Constraints: - V = 10^4, E = 5*10^4 in the test graph. - Runtime should be within 2x of a binary-heap baseline on the same graph.
Hint: - Push (dist, v) pairs. On pop, ignore the pair if dist > bestDist[v]. This is the standard "stale entries" trick.
Starter code:
func Dijkstra(adj [][]Edge, src int) []int64 {
// TODO: skew heap of (dist, v) with stale-entry skipping
return nil
}
public static long[] dijkstra(int[][] adjW, int src) {
// adjW[v] alternates (neighbor, weight)
// TODO: skew heap of long-packed (dist, v)
return new long[0];
}
Evaluation criteria: - Matches reference distances on a held-out test graph. - Total heap operations counted and reported. - Wall-clock within 2x of a binary-heap baseline.
Benchmark Task¶
Cross-language and cross-impl benchmark: skew heap vs leftist heap vs pairing heap. Three languages (Go, Java, Python). Three sizes n in {10^4, 10^5, 10^6}. Three workloads:
INSERT_ALL_THEN_DRAIN: n random inserts followed by n extract-mins.MIXED_50_50: 2n operations, each independently insert or extract with probability 1/2, modulo non-empty guards.MELD_HEAVY: build sqrt(n) heaps of size n/sqrt(n) each, then meld them pairwise down to one.

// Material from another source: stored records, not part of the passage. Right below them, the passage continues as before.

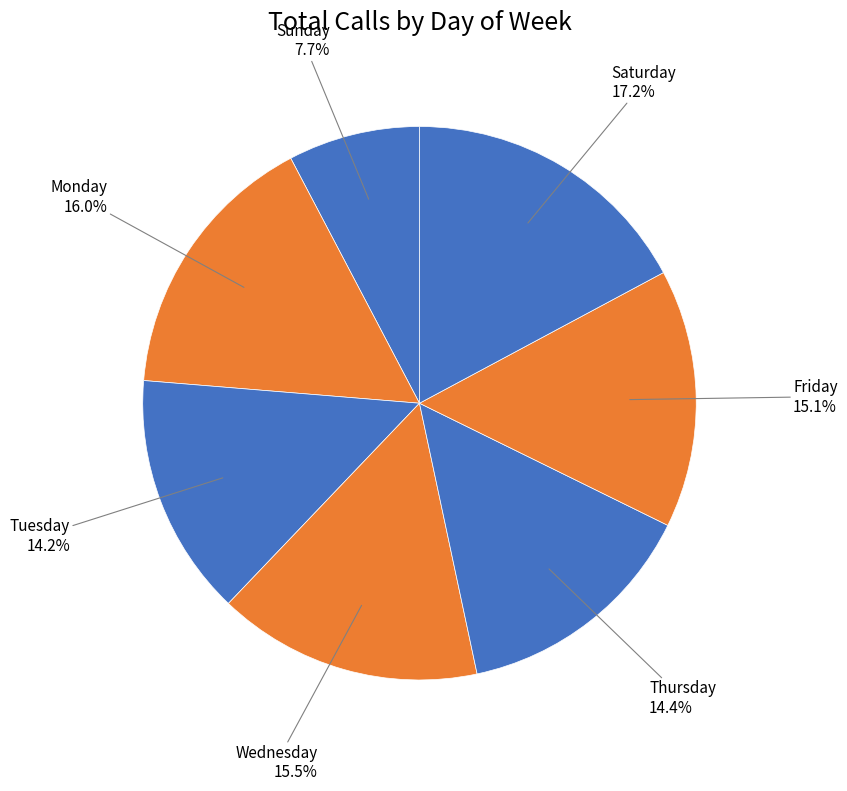

Count the number of slices in the pie.

7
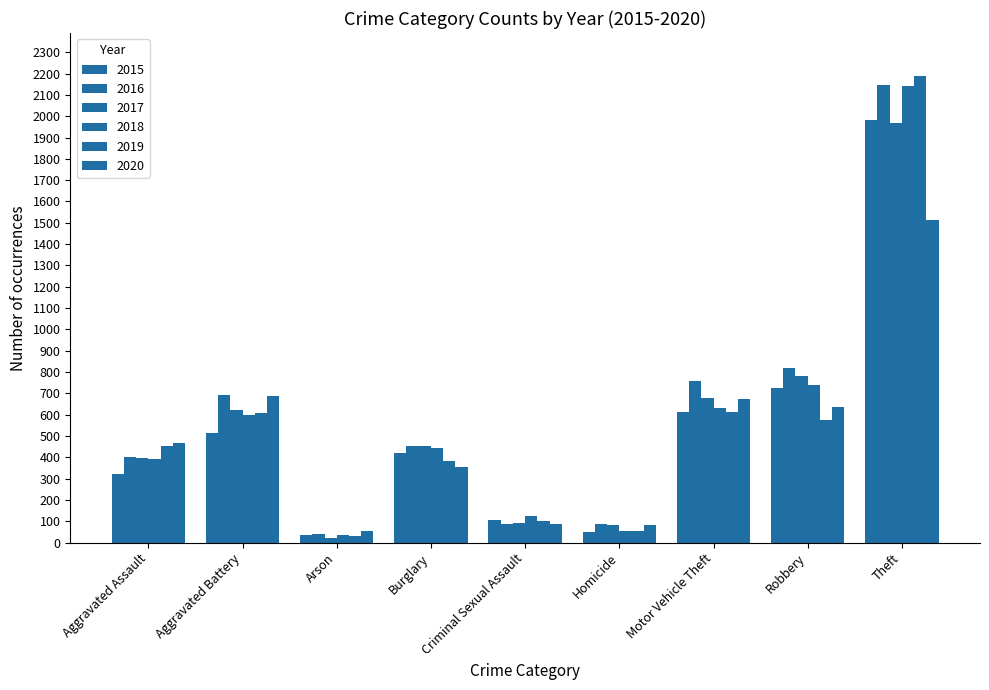

What is the minimum value for 2018?

37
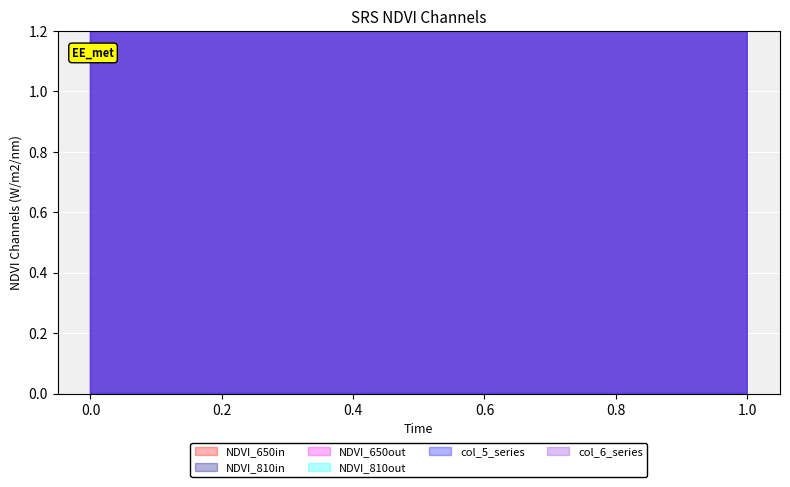

True or false: col_3 has a value of 90.4 at 1.

False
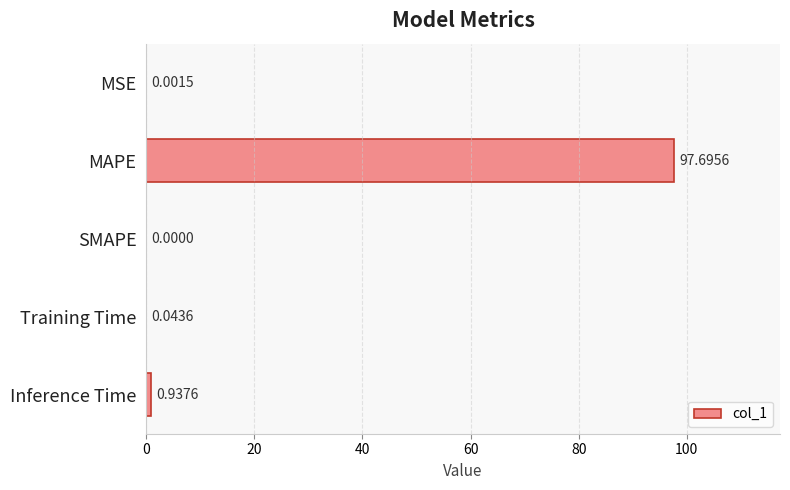

At which category does the chart reach its peak across all series?

MAPE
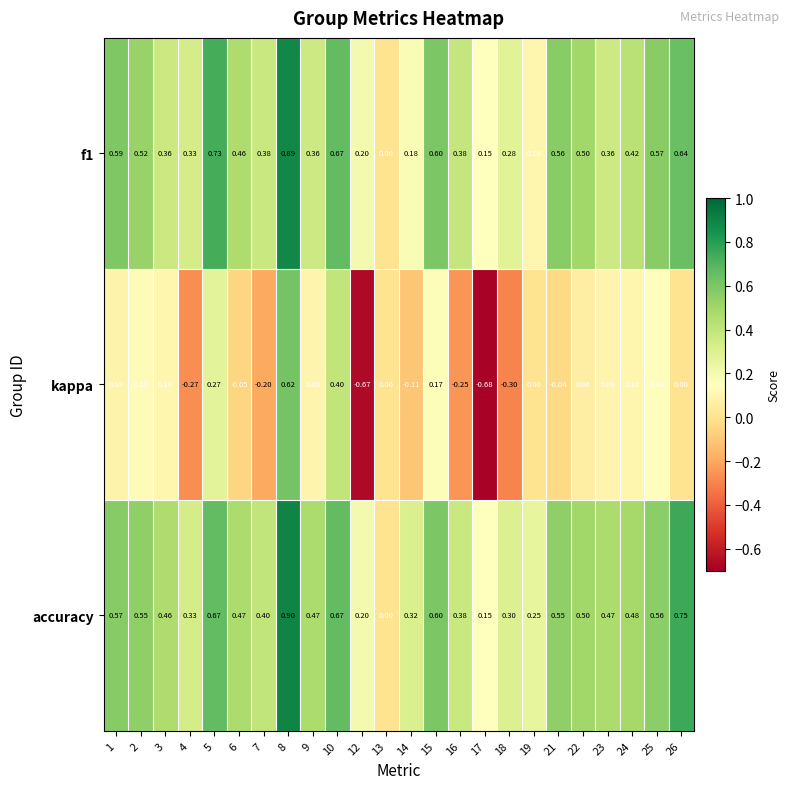

List the series in order of their peak value, highest first.

accuracy, f1, kappa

Measurement rules: - Wall-clock with a monotonic clock; warm up JVM with 3 untimed runs. - Same RNG seed across languages and impls. - Report median of 7 runs; discard min and max. - Memory peak via OS-level tools (RSS) or language-specific profilers.
Deliverables: - A CSV with columns lang,impl,workload,n,median_ms,peak_rss_mb. - A short summary (10–20 lines) discussing which heap wins where. - Notes on tail latency: 99th percentile of single-operation time for the MIXED_50_50 workload at n=10^5.
Starter table (text):
lang impl workload n median_ms peak_rss_mb
go skew INSERT_ALL_THEN_DRAIN 10000 ... ...
go leftist INSERT_ALL_THEN_DRAIN 10000 ... ...
go pairing INSERT_ALL_THEN_DRAIN 10000 ... ...
...
Evaluation criteria: - All 81 rows are populated (3 langs * 3 impls * 3 workloads * 3 sizes). - Methodology is reproducible from a single script. - Summary distinguishes amortized winners from worst-case winners and notes the cost of Python recursion limits for large n.